Regular readers of RGT will have seen the unseemly race to ban gambling on the Internet by a number of US State Attorney Generals and Senators with ambitions to be President. This is presumably because it represents such a horrible threat to the social fabric of American society. If you believed the NAAGS, billions of dollars are being gambled over the Web. According to Senator Kyl (R. Arizona) people are betting their homes away in an afternoon of cyberslots.

Now, if this was the kind of threat, in money terms, people like the North American Attorneys Group would like to make out, then, believe me, these Bankers would know. So, what did they decide the immediate future of Internet regulation and laws should be? A Bloomberg report contained these little snippets of Cyberwisdom.

The Group of 10 Nations (10 largest industrial nations) said: "We have decided not to impose laws to regulate Internet payment or prepaid debit card systems for fear of choking developments that could someday boost economies."

"The guardians of payment systems worldwide say they can take a hands-off approach because the number and size of these new types of consumer electronic transfers, or electronic cash systems are negligible."

"Authorities in many countries view the application of new regulations as premature".

So here we see at last some common sense.
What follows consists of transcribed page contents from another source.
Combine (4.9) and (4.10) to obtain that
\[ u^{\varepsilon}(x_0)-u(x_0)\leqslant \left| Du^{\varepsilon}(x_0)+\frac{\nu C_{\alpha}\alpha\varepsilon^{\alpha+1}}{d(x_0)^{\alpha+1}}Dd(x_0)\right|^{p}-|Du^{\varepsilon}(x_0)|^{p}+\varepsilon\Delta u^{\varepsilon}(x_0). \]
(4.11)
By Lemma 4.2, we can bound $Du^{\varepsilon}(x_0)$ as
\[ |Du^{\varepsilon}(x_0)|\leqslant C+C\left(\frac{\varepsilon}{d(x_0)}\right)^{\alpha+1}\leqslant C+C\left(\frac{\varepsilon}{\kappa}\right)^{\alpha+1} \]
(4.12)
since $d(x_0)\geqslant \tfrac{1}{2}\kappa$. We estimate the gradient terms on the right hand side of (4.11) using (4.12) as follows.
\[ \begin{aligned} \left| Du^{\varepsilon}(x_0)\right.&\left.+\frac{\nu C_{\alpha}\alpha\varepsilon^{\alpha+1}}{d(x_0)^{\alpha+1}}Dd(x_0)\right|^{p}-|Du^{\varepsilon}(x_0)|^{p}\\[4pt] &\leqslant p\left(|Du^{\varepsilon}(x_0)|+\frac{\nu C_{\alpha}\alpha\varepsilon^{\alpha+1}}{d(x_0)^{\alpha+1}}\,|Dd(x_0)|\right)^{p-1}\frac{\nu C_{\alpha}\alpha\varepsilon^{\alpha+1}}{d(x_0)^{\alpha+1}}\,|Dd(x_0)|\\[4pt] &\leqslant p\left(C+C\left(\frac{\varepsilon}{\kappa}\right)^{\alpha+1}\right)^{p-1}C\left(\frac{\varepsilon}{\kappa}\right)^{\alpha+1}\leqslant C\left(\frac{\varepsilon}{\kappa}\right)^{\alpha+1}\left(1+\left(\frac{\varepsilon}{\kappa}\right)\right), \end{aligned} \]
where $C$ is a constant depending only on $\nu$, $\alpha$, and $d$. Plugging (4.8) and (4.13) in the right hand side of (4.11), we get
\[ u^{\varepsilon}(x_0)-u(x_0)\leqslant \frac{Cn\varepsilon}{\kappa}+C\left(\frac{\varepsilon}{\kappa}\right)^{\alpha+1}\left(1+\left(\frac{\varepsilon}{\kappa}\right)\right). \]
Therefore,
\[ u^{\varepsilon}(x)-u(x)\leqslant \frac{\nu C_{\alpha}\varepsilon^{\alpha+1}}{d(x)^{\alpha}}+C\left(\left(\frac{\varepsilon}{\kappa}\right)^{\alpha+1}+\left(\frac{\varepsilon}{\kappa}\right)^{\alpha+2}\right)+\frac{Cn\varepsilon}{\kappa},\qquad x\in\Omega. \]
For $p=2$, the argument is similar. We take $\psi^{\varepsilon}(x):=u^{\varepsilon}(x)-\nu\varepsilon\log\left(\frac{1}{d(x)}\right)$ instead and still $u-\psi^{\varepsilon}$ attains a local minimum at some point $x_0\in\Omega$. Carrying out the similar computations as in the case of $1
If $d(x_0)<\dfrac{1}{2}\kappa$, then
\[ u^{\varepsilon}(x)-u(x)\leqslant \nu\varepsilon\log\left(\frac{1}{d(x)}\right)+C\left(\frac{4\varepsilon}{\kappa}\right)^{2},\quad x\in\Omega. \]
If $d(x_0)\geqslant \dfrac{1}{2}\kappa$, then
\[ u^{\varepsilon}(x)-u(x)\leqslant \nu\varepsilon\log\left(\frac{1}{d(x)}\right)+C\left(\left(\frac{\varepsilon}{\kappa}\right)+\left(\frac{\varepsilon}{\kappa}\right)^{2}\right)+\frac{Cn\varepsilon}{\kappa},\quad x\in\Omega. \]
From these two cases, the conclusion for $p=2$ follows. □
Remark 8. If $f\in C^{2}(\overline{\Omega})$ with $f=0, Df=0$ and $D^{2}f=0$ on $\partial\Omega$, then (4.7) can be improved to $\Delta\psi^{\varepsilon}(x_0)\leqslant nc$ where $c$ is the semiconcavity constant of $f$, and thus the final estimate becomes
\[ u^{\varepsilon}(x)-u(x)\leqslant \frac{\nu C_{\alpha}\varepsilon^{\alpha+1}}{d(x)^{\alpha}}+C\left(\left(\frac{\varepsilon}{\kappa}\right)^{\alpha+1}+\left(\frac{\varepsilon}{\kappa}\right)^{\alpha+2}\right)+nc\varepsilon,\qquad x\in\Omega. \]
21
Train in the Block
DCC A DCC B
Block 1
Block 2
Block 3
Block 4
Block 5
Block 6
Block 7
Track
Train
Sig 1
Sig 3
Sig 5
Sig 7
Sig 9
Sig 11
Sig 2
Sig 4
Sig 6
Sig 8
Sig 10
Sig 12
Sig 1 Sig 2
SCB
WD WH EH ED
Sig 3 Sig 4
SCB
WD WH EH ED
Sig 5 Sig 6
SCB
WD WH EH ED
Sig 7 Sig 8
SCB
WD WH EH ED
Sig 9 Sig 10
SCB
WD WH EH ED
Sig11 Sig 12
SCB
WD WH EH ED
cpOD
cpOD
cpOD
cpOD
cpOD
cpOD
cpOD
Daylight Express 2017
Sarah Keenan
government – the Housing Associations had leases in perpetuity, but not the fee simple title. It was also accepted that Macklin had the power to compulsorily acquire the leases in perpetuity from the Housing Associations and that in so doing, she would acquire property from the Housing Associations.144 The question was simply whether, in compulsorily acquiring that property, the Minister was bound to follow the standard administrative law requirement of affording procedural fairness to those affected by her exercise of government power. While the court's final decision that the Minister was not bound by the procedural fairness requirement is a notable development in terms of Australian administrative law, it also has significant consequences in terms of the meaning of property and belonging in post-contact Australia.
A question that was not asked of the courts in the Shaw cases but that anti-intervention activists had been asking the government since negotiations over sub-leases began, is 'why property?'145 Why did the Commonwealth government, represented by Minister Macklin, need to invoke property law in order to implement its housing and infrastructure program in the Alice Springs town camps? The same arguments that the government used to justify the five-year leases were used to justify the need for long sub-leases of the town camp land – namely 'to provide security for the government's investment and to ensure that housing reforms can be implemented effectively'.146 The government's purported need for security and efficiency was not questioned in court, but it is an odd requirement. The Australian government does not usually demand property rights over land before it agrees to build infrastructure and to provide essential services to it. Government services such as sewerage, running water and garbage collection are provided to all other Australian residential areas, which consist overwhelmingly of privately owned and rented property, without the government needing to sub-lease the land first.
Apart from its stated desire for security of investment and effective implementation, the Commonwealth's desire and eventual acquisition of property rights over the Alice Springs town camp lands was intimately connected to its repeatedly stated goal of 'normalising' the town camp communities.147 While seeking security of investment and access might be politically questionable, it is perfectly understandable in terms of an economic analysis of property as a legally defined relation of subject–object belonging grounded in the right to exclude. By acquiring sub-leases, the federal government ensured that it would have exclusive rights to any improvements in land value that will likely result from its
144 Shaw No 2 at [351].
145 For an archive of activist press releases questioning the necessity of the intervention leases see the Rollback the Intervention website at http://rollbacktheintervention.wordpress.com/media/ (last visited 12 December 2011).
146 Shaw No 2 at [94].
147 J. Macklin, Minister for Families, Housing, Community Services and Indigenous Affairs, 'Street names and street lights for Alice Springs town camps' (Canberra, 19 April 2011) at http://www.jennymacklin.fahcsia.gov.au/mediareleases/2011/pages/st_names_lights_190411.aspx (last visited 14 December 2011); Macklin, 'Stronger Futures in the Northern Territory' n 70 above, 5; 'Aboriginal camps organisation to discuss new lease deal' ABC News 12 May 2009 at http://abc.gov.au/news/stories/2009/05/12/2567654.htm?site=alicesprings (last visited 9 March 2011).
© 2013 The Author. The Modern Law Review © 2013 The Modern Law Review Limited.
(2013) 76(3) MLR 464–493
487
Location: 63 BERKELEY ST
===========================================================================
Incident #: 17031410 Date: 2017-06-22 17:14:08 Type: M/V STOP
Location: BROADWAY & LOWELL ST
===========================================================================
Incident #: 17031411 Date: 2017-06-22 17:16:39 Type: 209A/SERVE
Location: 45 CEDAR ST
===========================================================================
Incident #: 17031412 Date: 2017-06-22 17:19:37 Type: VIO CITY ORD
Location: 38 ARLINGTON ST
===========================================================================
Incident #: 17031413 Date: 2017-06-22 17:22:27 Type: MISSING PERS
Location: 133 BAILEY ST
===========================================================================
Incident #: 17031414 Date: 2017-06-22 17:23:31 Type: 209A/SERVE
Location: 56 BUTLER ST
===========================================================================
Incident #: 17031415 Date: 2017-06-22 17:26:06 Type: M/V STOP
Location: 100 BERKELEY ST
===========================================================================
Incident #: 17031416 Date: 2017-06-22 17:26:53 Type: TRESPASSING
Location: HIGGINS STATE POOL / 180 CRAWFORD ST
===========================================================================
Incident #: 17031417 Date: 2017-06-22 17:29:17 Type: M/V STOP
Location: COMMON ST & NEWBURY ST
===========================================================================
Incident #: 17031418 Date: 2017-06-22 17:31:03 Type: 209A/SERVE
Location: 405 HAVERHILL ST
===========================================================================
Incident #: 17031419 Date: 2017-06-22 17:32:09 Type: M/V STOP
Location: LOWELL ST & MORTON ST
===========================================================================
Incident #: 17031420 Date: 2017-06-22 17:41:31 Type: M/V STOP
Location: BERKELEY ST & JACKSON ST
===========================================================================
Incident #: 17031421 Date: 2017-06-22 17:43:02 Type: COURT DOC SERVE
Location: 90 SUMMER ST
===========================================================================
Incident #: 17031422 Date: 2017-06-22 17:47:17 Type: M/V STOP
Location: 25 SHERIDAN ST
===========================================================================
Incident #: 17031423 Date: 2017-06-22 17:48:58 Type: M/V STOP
They don't want to regulate or ban. They want to watch!

They said "existing laws sufficiently protected consumers and fought criminal use."

Now, these Bankers do have some concerns, they worry about electronic money laundering and counterfeiting. Yet, instead of jumping into the cyperpond and screaming for regulations and bans on these developing technologies they have soundly decided to watch and see what develops.

They recognize just how "early days" "net commerce, including gambling, is at this stage. Now, if only we could get the Group of Ten Nations to have a look at cybergambling and get the NAAGS to take over banking.